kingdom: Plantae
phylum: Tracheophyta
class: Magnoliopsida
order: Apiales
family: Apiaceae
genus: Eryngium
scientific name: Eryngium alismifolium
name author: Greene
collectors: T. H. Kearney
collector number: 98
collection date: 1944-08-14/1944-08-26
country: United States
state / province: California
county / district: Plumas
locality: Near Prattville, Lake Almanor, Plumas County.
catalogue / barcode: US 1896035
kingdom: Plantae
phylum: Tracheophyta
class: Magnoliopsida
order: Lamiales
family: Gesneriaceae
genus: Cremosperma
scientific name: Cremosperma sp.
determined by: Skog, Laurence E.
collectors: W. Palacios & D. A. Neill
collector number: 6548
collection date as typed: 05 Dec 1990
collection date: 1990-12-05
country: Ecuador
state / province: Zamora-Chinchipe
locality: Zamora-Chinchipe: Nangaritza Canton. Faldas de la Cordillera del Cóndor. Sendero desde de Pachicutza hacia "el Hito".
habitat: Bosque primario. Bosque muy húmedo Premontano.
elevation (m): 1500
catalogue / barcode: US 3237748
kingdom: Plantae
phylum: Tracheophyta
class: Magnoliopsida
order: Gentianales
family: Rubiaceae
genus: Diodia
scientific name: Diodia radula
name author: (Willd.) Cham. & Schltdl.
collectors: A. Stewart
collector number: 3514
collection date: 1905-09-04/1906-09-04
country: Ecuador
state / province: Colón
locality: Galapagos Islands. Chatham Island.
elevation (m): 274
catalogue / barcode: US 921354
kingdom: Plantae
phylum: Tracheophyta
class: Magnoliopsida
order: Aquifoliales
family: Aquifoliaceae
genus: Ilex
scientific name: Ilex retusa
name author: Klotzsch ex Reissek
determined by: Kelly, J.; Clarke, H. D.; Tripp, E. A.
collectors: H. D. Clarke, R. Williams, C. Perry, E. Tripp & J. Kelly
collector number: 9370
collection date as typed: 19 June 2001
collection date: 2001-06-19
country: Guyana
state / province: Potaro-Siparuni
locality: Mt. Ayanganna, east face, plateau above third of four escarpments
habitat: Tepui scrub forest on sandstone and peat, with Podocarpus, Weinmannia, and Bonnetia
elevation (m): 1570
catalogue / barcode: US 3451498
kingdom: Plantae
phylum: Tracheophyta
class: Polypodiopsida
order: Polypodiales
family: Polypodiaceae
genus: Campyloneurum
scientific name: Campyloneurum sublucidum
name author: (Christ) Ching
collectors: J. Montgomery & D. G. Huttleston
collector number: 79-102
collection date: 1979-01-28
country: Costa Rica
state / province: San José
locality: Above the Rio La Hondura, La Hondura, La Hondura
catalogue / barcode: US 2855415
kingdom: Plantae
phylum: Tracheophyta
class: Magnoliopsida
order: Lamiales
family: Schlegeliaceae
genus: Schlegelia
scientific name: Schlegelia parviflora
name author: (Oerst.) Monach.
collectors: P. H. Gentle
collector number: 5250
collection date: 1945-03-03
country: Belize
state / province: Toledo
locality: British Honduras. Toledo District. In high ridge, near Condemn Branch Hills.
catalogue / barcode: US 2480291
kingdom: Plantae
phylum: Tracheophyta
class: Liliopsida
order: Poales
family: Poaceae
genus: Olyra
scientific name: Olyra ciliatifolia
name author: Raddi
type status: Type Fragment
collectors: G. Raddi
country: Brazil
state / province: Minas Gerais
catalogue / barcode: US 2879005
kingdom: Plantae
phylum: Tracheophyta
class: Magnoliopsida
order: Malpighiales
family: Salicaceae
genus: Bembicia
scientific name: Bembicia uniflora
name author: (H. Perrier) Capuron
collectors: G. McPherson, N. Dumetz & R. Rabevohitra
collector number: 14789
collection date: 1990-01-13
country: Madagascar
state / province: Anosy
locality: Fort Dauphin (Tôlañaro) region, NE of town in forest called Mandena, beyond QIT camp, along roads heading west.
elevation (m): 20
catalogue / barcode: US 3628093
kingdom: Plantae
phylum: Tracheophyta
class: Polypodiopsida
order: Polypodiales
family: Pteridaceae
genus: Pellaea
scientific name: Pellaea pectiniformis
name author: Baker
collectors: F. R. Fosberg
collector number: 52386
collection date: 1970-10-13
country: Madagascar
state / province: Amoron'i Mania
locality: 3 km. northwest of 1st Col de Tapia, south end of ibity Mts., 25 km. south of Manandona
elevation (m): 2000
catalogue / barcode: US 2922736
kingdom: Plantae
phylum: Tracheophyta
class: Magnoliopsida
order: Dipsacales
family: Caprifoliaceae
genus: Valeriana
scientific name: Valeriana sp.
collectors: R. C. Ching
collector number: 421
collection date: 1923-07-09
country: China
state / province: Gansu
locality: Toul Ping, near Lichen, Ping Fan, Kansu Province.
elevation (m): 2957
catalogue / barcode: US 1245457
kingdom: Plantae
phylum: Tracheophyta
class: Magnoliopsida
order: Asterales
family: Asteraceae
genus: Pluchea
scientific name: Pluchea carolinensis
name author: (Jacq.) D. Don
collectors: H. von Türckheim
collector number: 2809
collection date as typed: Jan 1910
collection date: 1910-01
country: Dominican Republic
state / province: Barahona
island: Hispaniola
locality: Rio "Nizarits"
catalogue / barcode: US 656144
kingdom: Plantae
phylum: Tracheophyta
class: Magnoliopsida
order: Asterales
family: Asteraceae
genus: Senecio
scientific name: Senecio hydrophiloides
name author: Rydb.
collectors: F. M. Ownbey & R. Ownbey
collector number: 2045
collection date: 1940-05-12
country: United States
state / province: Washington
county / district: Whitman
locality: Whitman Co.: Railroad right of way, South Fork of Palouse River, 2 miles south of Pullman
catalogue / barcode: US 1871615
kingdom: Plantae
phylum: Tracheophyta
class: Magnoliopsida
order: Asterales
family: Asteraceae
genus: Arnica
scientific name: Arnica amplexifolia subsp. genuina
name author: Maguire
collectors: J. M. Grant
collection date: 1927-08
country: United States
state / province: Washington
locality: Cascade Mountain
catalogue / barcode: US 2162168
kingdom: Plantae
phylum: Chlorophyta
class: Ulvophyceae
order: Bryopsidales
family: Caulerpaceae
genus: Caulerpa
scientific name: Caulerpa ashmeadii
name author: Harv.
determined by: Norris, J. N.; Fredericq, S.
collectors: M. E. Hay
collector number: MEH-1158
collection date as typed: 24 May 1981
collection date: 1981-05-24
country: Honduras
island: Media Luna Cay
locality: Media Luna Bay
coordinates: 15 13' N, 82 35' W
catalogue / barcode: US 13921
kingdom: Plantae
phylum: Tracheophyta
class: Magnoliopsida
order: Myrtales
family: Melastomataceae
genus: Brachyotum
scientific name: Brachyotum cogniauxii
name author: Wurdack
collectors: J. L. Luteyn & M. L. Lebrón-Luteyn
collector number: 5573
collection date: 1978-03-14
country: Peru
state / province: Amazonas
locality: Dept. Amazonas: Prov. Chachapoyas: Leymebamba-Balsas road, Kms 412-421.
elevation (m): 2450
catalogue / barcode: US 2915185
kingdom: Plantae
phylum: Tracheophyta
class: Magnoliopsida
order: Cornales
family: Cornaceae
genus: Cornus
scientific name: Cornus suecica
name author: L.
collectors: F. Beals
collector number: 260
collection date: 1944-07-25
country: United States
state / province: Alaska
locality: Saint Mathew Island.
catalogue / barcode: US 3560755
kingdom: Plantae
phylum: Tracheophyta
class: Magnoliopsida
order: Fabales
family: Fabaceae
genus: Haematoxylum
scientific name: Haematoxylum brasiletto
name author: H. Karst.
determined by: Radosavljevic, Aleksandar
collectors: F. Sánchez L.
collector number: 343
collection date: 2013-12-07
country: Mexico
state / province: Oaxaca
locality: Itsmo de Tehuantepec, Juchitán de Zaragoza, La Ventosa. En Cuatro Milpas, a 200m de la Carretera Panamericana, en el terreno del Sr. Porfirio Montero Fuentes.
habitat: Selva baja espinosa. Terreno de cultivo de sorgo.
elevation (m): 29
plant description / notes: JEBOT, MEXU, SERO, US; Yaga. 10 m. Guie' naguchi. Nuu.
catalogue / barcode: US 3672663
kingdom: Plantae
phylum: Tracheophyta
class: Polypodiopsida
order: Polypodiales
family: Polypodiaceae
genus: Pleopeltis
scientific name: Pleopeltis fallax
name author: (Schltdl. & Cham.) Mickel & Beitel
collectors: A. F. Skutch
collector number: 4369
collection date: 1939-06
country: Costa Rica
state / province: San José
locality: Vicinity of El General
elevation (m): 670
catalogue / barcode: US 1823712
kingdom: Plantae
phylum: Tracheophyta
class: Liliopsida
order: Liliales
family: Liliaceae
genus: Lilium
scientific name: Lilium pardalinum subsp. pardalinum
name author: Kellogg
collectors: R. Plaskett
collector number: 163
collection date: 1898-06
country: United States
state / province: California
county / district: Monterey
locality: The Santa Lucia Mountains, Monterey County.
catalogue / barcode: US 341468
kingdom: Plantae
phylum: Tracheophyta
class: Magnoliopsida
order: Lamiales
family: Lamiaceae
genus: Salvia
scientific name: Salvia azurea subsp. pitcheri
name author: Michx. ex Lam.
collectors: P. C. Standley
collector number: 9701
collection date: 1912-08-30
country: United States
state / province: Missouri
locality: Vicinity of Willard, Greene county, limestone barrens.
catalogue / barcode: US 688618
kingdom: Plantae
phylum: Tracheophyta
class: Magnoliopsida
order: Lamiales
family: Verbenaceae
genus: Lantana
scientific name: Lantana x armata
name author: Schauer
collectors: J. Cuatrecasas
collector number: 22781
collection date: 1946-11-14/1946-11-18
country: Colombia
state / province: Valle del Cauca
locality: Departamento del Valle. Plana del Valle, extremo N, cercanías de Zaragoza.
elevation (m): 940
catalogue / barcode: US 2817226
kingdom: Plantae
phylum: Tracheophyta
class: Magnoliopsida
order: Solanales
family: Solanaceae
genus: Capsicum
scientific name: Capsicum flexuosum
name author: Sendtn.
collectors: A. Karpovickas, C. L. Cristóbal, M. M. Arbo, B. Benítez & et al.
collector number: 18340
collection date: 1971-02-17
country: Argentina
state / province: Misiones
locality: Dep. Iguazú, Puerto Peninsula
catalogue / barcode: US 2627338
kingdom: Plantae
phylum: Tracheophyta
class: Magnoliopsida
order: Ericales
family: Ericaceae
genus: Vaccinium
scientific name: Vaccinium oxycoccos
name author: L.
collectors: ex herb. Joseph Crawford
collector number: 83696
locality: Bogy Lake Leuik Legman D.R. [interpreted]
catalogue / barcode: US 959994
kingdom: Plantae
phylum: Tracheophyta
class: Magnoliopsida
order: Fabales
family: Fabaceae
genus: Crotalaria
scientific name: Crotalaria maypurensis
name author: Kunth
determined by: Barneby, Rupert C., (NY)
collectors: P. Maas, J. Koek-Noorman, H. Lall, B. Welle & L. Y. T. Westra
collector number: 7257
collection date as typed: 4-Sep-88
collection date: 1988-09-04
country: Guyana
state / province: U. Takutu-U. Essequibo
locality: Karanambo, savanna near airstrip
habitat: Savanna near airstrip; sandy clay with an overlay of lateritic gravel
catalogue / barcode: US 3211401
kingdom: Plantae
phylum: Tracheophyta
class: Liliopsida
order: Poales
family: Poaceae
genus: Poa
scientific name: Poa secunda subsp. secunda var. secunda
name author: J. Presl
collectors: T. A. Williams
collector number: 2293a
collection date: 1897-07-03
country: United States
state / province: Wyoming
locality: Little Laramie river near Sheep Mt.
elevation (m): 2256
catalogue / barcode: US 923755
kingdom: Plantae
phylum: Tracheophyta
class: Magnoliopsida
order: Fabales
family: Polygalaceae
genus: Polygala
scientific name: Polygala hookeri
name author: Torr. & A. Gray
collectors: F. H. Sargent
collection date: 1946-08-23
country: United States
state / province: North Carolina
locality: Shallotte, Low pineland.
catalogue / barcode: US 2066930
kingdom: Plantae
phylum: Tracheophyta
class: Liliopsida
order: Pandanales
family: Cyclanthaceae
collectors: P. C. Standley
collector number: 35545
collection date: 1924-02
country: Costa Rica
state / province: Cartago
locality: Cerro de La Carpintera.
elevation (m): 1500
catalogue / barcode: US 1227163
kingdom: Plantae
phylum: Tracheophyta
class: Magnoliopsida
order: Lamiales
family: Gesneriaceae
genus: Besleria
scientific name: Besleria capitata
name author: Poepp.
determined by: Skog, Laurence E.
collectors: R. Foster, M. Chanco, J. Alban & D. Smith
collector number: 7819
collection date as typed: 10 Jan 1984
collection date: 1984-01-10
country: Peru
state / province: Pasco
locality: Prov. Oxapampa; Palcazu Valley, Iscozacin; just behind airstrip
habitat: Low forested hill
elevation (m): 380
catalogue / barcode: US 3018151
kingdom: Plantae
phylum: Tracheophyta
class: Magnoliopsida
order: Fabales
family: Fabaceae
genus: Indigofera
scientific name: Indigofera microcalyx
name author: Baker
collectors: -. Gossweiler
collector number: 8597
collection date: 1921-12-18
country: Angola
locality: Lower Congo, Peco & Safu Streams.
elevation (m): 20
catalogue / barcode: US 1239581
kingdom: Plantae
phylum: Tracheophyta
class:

Aim: Render the entries as a two-column CSV with the header field,value, beginning at "name author: H. Karst." and ending at "collector number: 9701". Give one row per entry, put each field in double quotes, and replace any line breaks with spaces.

Result below:
field,value
"name author:","H. Karst."
"determined by:","Radosavljevic, Aleksandar"
"collectors:","F. Sánchez L."
"collector number:","343"
"collection date:","2013-12-07"
"country:","Mexico"
"state / province:","Oaxaca"
"locality:","Itsmo de Tehuantepec, Juchitán de Zaragoza, La Ventosa. En Cuatro Milpas, a 200m de la Carretera Panamericana, en el terreno del Sr. Porfirio Montero Fuentes."
"habitat:","Selva baja espinosa. Terreno de cultivo de sorgo."
"elevation (m):","29"
"plant description / notes:","JEBOT, MEXU, SERO, US; Yaga. 10 m. Guie' naguchi. Nuu."
"catalogue / barcode:","US 3672663"
"kingdom:","Plantae"
"phylum:","Tracheophyta"
"class:","Polypodiopsida"
"order:","Polypodiales"
"family:","Polypodiaceae"
"genus:","Pleopeltis"
"scientific name:","Pleopeltis fallax"
"name author:","(Schltdl. & Cham.) Mickel & Beitel"
"collectors:","A. F. Skutch"
"collector number:","4369"
"collection date:","1939-06"
"country:","Costa Rica"
"state / province:","San José"
"locality:","Vicinity of El General"
"elevation (m):","670"
"catalogue / barcode:","US 1823712"
"kingdom:","Plantae"
"phylum:","Tracheophyta"
"class:","Liliopsida"
"order:","Liliales"
"family:","Liliaceae"
"genus:","Lilium"
"scientific name:","Lilium pardalinum subsp. pardalinum"
"name author:","Kellogg"
"collectors:","R. Plaskett"
"collector number:","163"
"collection date:","1898-06"
"country:","United States"
"state / province:","California"
"county / district:","Monterey"
"locality:","The Santa Lucia Mountains, Monterey County."
"catalogue / barcode:","US 341468"
"kingdom:","Plantae"
"phylum:","Tracheophyta"
"class:","Magnoliopsida"
"order:","Lamiales"
"family:","Lamiaceae"
"genus:","Salvia"
"scientific name:","Salvia azurea subsp. pitcheri"
"name author:","Michx. ex Lam."
"collectors:","P. C. Standley"
"collector number:","9701"